▶ **Problem to solve**:
Would you return the records below character for character, without any images?

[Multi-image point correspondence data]
^^^^^^^^

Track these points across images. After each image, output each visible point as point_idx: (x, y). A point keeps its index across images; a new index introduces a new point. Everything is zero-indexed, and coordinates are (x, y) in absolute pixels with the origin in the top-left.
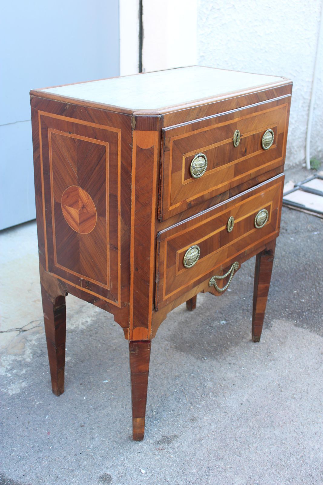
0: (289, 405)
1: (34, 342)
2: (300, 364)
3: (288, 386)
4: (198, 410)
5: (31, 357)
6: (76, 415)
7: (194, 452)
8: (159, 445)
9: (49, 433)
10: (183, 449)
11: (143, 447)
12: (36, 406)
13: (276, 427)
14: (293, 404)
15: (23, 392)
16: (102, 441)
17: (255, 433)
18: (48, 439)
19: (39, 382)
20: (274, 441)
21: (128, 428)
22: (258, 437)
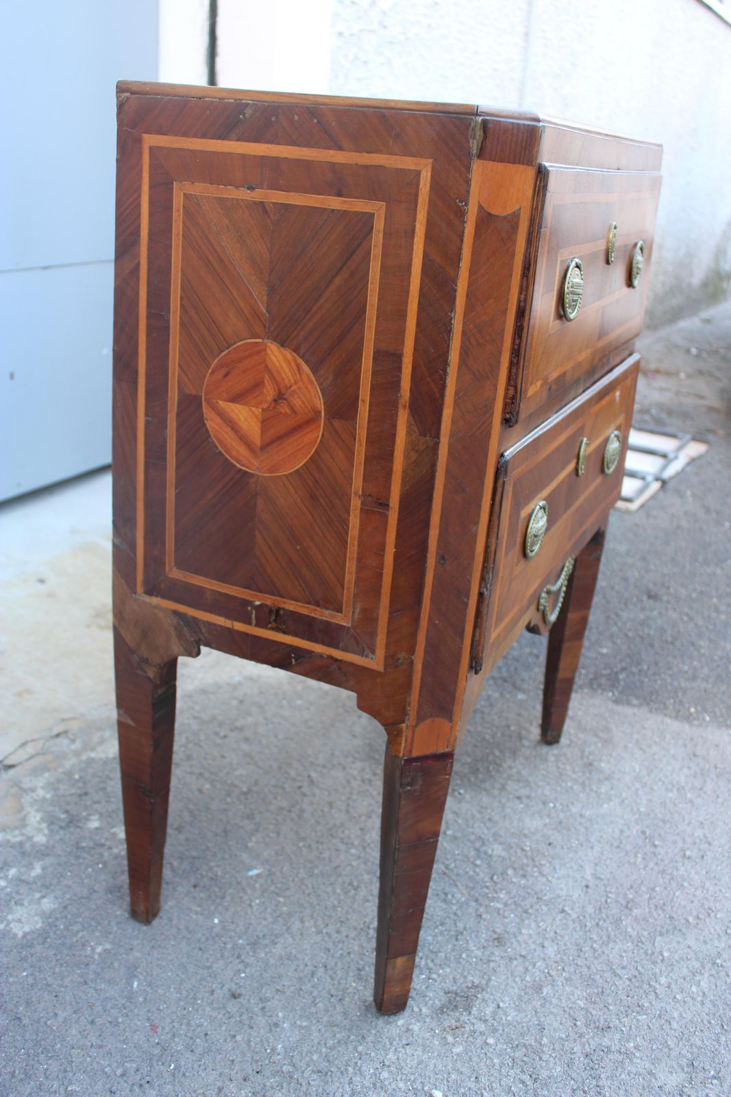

^^^^^^^^

▶ **Task answer**:
Track these points across images. After each image, output each visible point as point_idx: (x, y). A point keeps its index across images; a new index introduces a new point. Everything is zero-indexed, and coordinates are (x, y) in absolute pixels with the origin in the top-left.
0: (289, 405)
1: (34, 342)
2: (300, 364)
3: (288, 386)
4: (198, 410)
5: (31, 357)
6: (76, 415)
7: (194, 452)
8: (159, 445)
9: (49, 433)
10: (183, 449)
11: (143, 447)
12: (36, 406)
13: (276, 427)
14: (293, 404)
15: (23, 392)
16: (102, 441)
17: (255, 433)
18: (48, 439)
19: (39, 382)
20: (274, 441)
21: (128, 428)
22: (258, 437)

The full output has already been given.